Economists can work in many different places, including:
- Federal, state, and municipal governments
- Nonprofit organizations
- Consulting firms
- Financial advisory agencies
- Research and development services
- Academic institutions
According to the Bureau of Labor Statistics (BLS), most economists work in the federal government and their agencies.
They employ 28% of economists.
Consulting services employ 17% of economists.
Surprisingly, finance and insurance companies only employ 5% of economists.
If you are looking for a job as an economist, it may be easiest to find a job in government.
What Should You Do?
If you are struggling to decide between becoming an economist or a financial expert, it may be helpful to look at a few key factors.
These deciding factors include job qualifications, job opportunities and outlook, and salary.
First, economists must complete a graduate degree or higher in their discipline to obtain a career.
Financial occupations require an undergraduate degree, although students may wish to pursue higher academia to obtain better jobs or increase pay.

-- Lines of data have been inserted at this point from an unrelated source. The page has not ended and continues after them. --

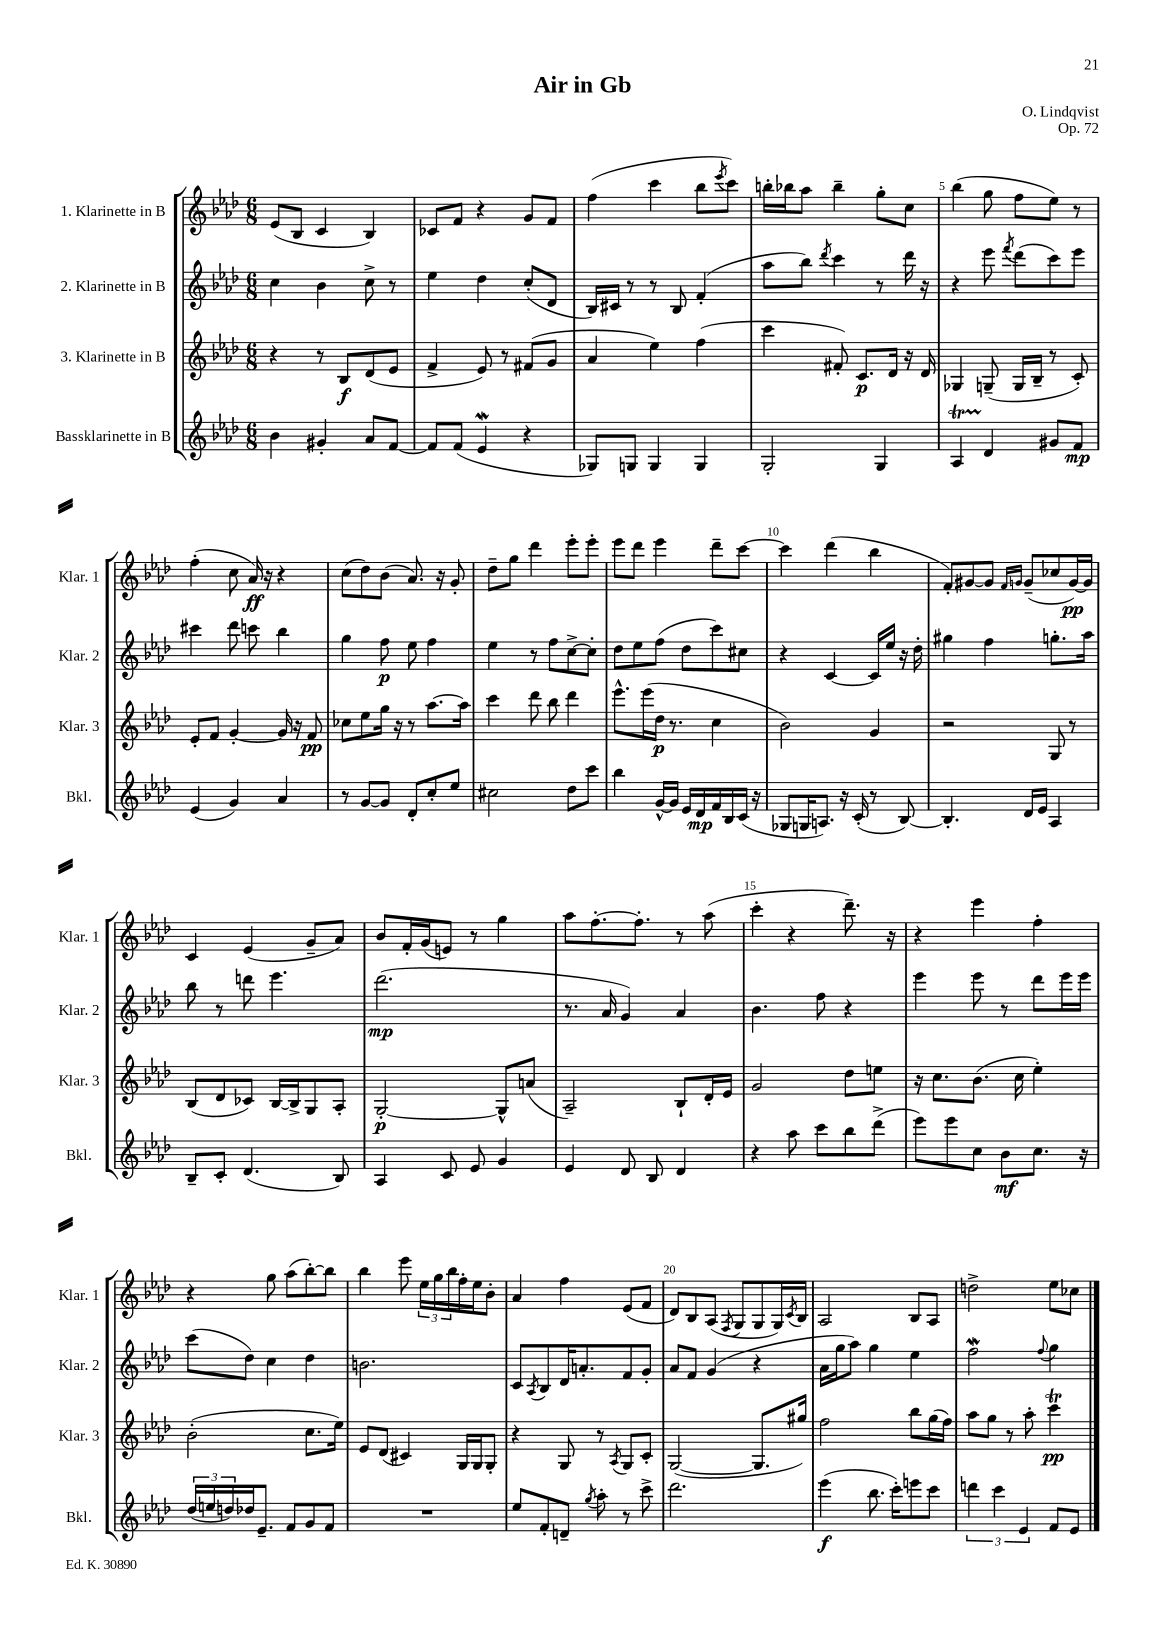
\header { title = "Air in Gb" composer = "O. Lindqvist" opus = "Op. 72" }
<<
\new StaffGroup <<
\new Staff = "s0" \with { instrumentName = "1. Klarinette in B" shortInstrumentName = "Klar. 1" } {
    \clef treble \key aes \major \numericTimeSignature \time 6/8
    ees'8( bes8 c'4 bes4) |
    ces'8 f'8 r4 g'8 f'8 |
    f''4( c'''4 bes''8 \acciaccatura { ees'''8 } c'''8) |
    b''16-. bes''16 aes''8 bes''4-- g''8-. c''8 |
    bes''4( g''8 f''8 ees''8) r8 |
    f''4-.( c''8 aes'16\ff) r16 r4 |
    c''8( des''8) bes'8( aes'8.) r16 g'8-. |
    des''8-- g''8 des'''4 ees'''8-. ees'''8-. |
    ees'''8 des'''8 ees'''4 des'''8-- c'''8~ |
    c'''4 des'''4( bes''4 |
    f'8-.) gis'8~ gis'8 \grace { f'16 g'16 } g'8--( ces''8 g'16~\pp) g'16 |
    c'4 ees'4( g'8-- aes'8) |
    bes'8 f'16-. g'16( e'8) r8 g''4 |
    aes''8 f''8.~-. f''8.-. r8 aes''8( |
    c'''4-. r4 des'''8.--) r16 |
    r4 ees'''4 f''4-. |
    r4 g''8 aes''8( bes''8~-.) bes''8 |
    bes''4 ees'''8 \tuplet 3/2 { ees''16 g''16 bes''16 } f''16-. ees''16 bes'8-. |
    aes'4 f''4 ees'8( f'8 |
    des'8) bes8 aes8( \acciaccatura { f8 } g8 g8 g16) \acciaccatura { c'8 } bes16 |
    aes2 bes8 aes8 |
    d''2-> ees''8 ces''8 \bar "|." |
}
\new Staff = "s1" \with { instrumentName = "2. Klarinette in B" shortInstrumentName = "Klar. 2" } {
    \clef treble \key aes \major \numericTimeSignature \time 6/8
    c''4 bes'4 c''8-> r8 |
    ees''4 des''4 c''8-.( des'8 |
    bes16) cis'16 r8 r8 bes8 f'4-.( |
    aes''8 bes''8) \acciaccatura { des'''8 } c'''4 r8 des'''16 r16 |
    r4 ees'''8 \acciaccatura { f'''8 } des'''8( c'''8) ees'''8 |
    cis'''4 des'''8 c'''8 bes''4 |
    g''4 f''8\p ees''8 f''4 |
    ees''4 r8 f''8 c''8~-> c''8-. |
    des''8 ees''8 f''8( des''8 c'''8) cis''8 |
    r4 c'4~ c'16 ees''16 r16 des''16-. |
    gis''4 f''4 g''8.-. aes''16 |
    bes''8 r8 d'''8 ees'''4. |
    des'''2.\mp( |
    r8. aes'16 g'4) aes'4 |
    bes'4. f''8 r4 |
    ees'''4 ees'''8 r8 des'''8 ees'''16 ees'''16 |
    c'''8( des''8) c''4 des''4 |
    b'2. |
    c'8 \acciaccatura { aes8 } bes8 des'16 a'8.-. f'8 g'8-. |
    aes'8 f'8 g'4( r4 |
    aes'16 g''16 aes''8) g''4 ees''4 |
    f''2\mordent \appoggiatura { f''8 } g''4 \bar "|." |
}
\new Staff = "s2" \with { instrumentName = "3. Klarinette in B" shortInstrumentName = "Klar. 3" } {
    \clef treble \key aes \major \numericTimeSignature \time 6/8
    r4 r8 bes8\f des'8( ees'8 |
    f'4-> ees'8) r8 fis'8( g'8 |
    aes'4 ees''4) f''4( |
    c'''4 fis'8-.) c'8.\p des'16 r16 des'16 |
    ges4 g8--( g16 bes16-- r8 c'8-.) |
    ees'8-. f'8 g'4~-. g'16 r16 f'8\pp |
    ces''8 ees''8 g''16 r16 r8 aes''8.~ aes''16 |
    c'''4 des'''8 bes''8 des'''4 |
    ees'''8.-^ ees'''16( des''16\p r8. c''4 |
    bes'2) g'4 |
    r2 g8 r8 |
    bes8( des'8 ces'8) bes16~ bes16-> g8 aes8-. |
    g2~-.\p g8-^ a'8( |
    aes2--) bes8-! des'16-. ees'16 |
    g'2 des''8 e''8 |
    r16 c''8. bes'8.( c''16 ees''4-.) |
    bes'2-.( c''8. ees''16) |
    ees'8 des'8( cis'4) g16 g16 g8-. |
    r4 g8 r8 \acciaccatura { aes8 } g8 c'8-. |
    g2~( g8. gis''16) |
    f''2 bes''8 g''16( f''16) |
    aes''8 g''8 r8 aes''8-. c'''4\trill\pp \bar "|." |
}
\new Staff = "s3" \with { instrumentName = "Bassklarinette in B" shortInstrumentName = "Bkl." } {
    \clef treble \key aes \major \numericTimeSignature \time 6/8
    bes'4 gis'4-. aes'8 f'8~ |
    f'8 f'8( ees'4\mordent r4 |
    ges8) g8 g4 g4 |
    g2-. g4 |
    aes4\startTrillSpan des'4\stopTrillSpan gis'8 f'8\mp |
    ees'4( g'4) aes'4 |
    r8 g'8~ g'8 des'8-. c''8-. ees''8 |
    cis''2 des''8 c'''8 |
    bes''4 g'16~-^ g'16 ees'16 des'16\mp f'16 bes16 c'16( r16 |
    ges8 g16 a8.) r16 c'16-.( r8 bes8~) |
    bes4.-. des'16 ees'16 aes4 |
    bes8-- c'8-. des'4.( bes8) |
    aes4 c'8 ees'8 g'4 |
    ees'4 des'8 bes8 des'4 |
    r4 aes''8 c'''8 bes''8 des'''8->( |
    ees'''8) ees'''8 c''8 bes'8\mf c''8. r16 |
    \tuplet 3/2 { des''16( e''16 d''16) } des''16 ees'8.-- f'8 g'8 f'8 |
    R2. |
    ees''8 f'8-. d'8-- \acciaccatura { g''8 } aes''8-. r8 c'''8-> |
    des'''2. |
    ees'''4\f( bes''8. c'''16-.) e'''8 c'''8 |
    \tuplet 3/2 { d'''4 c'''4 ees'4 } f'8 ees'8 \bar "|." |
}
>>
>>
\layout { \context { \Score \override BarNumber.break-visibility = ##(#f #t #t) barNumberVisibility = #(every-nth-bar-number-visible 5) } }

Second, there are a small number of jobs available as an economist.
The BLS predicts 1400 new job openings every year until 2031.
That said, economists can often pursue jobs outside their immediate profession as they have a wide range of knowledge and skills.
Alternatively, financial occupations include a wide range of options.
Graduates can be accountants, auditors, financial analysts, loan officers, personal bankers, investment specialists, management analysts, financial advisors, and more.
There are thousands of new jobs within any one of these occupations annually.
Third, economists earn more than financial positions on average.
However, finance analysts, advisors, and examiners are not far behind in median salary.
Finance graduates could easily boost their earning potential by pursuing a specialization, higher education, or gaining experience.
Economists and financial professionals have a great deal in common, as they handle wealth analysis and produce crucial insights.
If you have an interest in either domain, you will find your work fascinating and rewarding.